Supplied data section start

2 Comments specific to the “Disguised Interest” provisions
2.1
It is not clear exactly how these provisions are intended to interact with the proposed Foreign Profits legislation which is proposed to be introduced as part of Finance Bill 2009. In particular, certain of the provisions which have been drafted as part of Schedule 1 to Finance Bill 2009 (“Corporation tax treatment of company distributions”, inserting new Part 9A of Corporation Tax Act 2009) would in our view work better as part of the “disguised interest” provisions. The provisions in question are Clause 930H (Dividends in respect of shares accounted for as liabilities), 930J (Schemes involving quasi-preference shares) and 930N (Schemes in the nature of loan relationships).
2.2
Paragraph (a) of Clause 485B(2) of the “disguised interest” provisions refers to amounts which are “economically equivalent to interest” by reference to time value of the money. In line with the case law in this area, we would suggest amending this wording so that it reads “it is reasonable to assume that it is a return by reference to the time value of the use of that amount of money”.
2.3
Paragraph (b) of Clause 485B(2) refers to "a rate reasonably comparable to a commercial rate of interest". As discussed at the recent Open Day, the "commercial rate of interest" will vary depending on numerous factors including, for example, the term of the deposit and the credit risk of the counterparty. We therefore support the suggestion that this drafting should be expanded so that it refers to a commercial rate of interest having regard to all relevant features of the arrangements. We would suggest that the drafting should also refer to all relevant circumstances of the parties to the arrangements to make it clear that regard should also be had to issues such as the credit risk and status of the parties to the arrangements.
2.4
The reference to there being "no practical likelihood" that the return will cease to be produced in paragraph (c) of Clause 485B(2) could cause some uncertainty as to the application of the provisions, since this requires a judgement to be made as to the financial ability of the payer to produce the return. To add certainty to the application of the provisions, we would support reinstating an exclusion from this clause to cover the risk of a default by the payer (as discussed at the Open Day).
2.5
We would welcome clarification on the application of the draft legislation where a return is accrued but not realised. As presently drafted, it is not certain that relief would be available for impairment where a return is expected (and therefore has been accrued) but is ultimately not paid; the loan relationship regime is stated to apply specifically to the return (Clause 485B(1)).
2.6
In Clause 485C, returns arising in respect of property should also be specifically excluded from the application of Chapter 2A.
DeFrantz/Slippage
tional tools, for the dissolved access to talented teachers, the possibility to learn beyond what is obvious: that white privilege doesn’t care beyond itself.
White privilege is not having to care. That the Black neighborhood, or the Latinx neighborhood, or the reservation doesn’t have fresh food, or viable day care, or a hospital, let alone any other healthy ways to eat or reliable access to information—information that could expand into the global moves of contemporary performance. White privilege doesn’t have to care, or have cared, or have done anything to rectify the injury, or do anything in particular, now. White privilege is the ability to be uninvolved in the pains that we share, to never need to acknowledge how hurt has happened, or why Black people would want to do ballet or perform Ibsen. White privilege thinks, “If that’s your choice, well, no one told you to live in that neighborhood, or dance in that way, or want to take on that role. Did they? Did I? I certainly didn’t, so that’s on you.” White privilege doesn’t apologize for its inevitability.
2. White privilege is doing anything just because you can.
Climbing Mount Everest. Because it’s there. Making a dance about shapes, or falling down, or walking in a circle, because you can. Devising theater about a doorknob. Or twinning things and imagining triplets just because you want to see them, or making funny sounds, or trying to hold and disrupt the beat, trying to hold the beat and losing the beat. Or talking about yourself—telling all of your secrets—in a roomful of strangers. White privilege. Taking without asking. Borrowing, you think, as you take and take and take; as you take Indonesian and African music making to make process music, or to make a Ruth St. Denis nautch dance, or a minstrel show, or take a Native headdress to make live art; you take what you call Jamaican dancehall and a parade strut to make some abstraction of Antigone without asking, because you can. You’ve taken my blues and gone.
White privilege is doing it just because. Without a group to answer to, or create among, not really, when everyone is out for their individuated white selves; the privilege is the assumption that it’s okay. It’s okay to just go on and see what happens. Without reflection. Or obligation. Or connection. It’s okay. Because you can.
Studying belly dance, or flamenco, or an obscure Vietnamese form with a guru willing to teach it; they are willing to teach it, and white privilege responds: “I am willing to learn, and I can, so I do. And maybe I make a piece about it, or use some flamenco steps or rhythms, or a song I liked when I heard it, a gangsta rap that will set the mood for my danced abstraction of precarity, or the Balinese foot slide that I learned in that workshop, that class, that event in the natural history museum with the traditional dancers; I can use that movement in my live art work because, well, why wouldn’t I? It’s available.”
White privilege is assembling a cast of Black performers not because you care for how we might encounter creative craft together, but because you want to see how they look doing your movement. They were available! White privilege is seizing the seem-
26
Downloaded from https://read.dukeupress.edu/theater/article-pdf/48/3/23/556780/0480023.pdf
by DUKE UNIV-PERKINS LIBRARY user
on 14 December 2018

Supplied data section end

▶ [What to do] Transcribe the data in full, keeping every character.

▶ [Answer to this exercise]
2 Comments specific to the “Disguised Interest” provisions
2.1
It is not clear exactly how these provisions are intended to interact with the proposed Foreign Profits legislation which is proposed to be introduced as part of Finance Bill 2009. In particular, certain of the provisions which have been drafted as part of Schedule 1 to Finance Bill 2009 (“Corporation tax treatment of company distributions”, inserting new Part 9A of Corporation Tax Act 2009) would in our view work better as part of the “disguised interest” provisions. The provisions in question are Clause 930H (Dividends in respect of shares accounted for as liabilities), 930J (Schemes involving quasi-preference shares) and 930N (Schemes in the nature of loan relationships).
2.2
Paragraph (a) of Clause 485B(2) of the “disguised interest” provisions refers to amounts which are “economically equivalent to interest” by reference to time value of the money. In line with the case law in this area, we would suggest amending this wording so that it reads “it is reasonable to assume that it is a return by reference to the time value of the use of that amount of money”.
2.3
Paragraph (b) of Clause 485B(2) refers to "a rate reasonably comparable to a commercial rate of interest". As discussed at the recent Open Day, the "commercial rate of interest" will vary depending on numerous factors including, for example, the term of the deposit and the credit risk of the counterparty. We therefore support the suggestion that this drafting should be expanded so that it refers to a commercial rate of interest having regard to all relevant features of the arrangements. We would suggest that the drafting should also refer to all relevant circumstances of the parties to the arrangements to make it clear that regard should also be had to issues such as the credit risk and status of the parties to the arrangements.
2.4
The reference to there being "no practical likelihood" that the return will cease to be produced in paragraph (c) of Clause 485B(2) could cause some uncertainty as to the application of the provisions, since this requires a judgement to be made as to the financial ability of the payer to produce the return. To add certainty to the application of the provisions, we would support reinstating an exclusion from this clause to cover the risk of a default by the payer (as discussed at the Open Day).
2.5
We would welcome clarification on the application of the draft legislation where a return is accrued but not realised. As presently drafted, it is not certain that relief would be available for impairment where a return is expected (and therefore has been accrued) but is ultimately not paid; the loan relationship regime is stated to apply specifically to the return (Clause 485B(1)).
2.6
In Clause 485C, returns arising in respect of property should also be specifically excluded from the application of Chapter 2A.
DeFrantz/Slippage
tional tools, for the dissolved access to talented teachers, the possibility to learn beyond what is obvious: that white privilege doesn’t care beyond itself.
White privilege is not having to care. That the Black neighborhood, or the Latinx neighborhood, or the reservation doesn’t have fresh food, or viable day care, or a hospital, let alone any other healthy ways to eat or reliable access to information—information that could expand into the global moves of contemporary performance. White privilege doesn’t have to care, or have cared, or have done anything to rectify the injury, or do anything in particular, now. White privilege is the ability to be uninvolved in the pains that we share, to never need to acknowledge how hurt has happened, or why Black people would want to do ballet or perform Ibsen. White privilege thinks, “If that’s your choice, well, no one told you to live in that neighborhood, or dance in that way, or want to take on that role. Did they? Did I? I certainly didn’t, so that’s on you.” White privilege doesn’t apologize for its inevitability.
2. White privilege is doing anything just because you can.
Climbing Mount Everest. Because it’s there. Making a dance about shapes, or falling down, or walking in a circle, because you can. Devising theater about a doorknob. Or twinning things and imagining triplets just because you want to see them, or making funny sounds, or trying to hold and disrupt the beat, trying to hold the beat and losing the beat. Or talking about yourself—telling all of your secrets—in a roomful of strangers. White privilege. Taking without asking. Borrowing, you think, as you take and take and take; as you take Indonesian and African music making to make process music, or to make a Ruth St. Denis nautch dance, or a minstrel show, or take a Native headdress to make live art; you take what you call Jamaican dancehall and a parade strut to make some abstraction of Antigone without asking, because you can. You’ve taken my blues and gone.
White privilege is doing it just because. Without a group to answer to, or create among, not really, when everyone is out for their individuated white selves; the privilege is the assumption that it’s okay. It’s okay to just go on and see what happens. Without reflection. Or obligation. Or connection. It’s okay. Because you can.
Studying belly dance, or flamenco, or an obscure Vietnamese form with a guru willing to teach it; they are willing to teach it, and white privilege responds: “I am willing to learn, and I can, so I do. And maybe I make a piece about it, or use some flamenco steps or rhythms, or a song I liked when I heard it, a gangsta rap that will set the mood for my danced abstraction of precarity, or the Balinese foot slide that I learned in that workshop, that class, that event in the natural history museum with the traditional dancers; I can use that movement in my live art work because, well, why wouldn’t I? It’s available.”
White privilege is assembling a cast of Black performers not because you care for how we might encounter creative craft together, but because you want to see how they look doing your movement. They were available! White privilege is seizing the seem-
26
Downloaded from https://read.dukeupress.edu/theater/article-pdf/48/3/23/556780/0480023.pdf
by DUKE UNIV-PERKINS LIBRARY user
on 14 December 2018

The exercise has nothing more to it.